▸ **What the task requires**: The expected result is the segment of the entries that begins with the line containing "cell phone: none [1826,1120,1966,1193]" and ends with the last line, copied verbatim.

(Paired box coordinates)
——————
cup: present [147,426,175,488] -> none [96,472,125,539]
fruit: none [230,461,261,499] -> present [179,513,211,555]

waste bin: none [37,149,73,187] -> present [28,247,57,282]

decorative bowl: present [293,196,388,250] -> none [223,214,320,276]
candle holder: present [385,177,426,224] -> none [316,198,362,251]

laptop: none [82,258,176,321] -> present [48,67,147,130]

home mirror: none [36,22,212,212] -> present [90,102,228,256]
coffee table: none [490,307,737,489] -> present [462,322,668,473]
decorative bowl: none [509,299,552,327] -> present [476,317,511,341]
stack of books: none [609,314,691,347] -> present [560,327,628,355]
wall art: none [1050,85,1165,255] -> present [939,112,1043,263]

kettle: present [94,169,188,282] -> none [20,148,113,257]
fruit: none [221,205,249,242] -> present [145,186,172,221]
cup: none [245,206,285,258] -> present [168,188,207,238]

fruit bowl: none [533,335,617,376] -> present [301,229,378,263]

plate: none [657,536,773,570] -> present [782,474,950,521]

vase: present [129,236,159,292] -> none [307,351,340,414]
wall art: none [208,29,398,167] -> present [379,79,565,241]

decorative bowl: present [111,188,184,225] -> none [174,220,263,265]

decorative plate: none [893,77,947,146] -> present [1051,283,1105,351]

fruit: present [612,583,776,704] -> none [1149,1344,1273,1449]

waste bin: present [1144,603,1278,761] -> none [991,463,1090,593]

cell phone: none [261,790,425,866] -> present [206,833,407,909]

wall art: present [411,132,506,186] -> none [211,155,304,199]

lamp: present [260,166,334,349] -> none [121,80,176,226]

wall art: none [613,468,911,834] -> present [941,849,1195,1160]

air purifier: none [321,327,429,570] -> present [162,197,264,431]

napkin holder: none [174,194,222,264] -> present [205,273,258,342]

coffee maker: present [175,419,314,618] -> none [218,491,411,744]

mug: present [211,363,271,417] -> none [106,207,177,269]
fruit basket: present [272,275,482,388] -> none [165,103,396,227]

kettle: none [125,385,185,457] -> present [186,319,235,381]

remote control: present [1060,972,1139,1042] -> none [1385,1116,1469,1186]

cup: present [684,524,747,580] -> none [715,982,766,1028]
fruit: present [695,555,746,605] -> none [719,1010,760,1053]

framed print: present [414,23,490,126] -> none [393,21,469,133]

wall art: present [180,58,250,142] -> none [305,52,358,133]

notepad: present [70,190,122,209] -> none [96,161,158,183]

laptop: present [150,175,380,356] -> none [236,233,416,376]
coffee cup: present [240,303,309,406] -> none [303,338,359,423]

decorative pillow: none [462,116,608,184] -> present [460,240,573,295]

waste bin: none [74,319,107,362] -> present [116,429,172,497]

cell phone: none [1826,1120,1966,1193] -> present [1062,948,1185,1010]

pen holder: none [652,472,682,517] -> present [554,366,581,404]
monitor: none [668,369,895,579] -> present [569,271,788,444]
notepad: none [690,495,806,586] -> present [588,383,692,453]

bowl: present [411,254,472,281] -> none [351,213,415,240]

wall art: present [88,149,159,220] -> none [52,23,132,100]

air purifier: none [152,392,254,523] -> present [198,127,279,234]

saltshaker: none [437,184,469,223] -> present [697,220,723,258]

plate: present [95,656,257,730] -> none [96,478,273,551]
——————
▸ **Output below**:
cell phone: none [1826,1120,1966,1193] -> present [1062,948,1185,1010]

pen holder: none [652,472,682,517] -> present [554,366,581,404]
monitor: none [668,369,895,579] -> present [569,271,788,444]
notepad: none [690,495,806,586] -> present [588,383,692,453]

bowl: present [411,254,472,281] -> none [351,213,415,240]

wall art: present [88,149,159,220] -> none [52,23,132,100]

air purifier: none [152,392,254,523] -> present [198,127,279,234]

saltshaker: none [437,184,469,223] -> present [697,220,723,258]

plate: present [95,656,257,730] -> none [96,478,273,551]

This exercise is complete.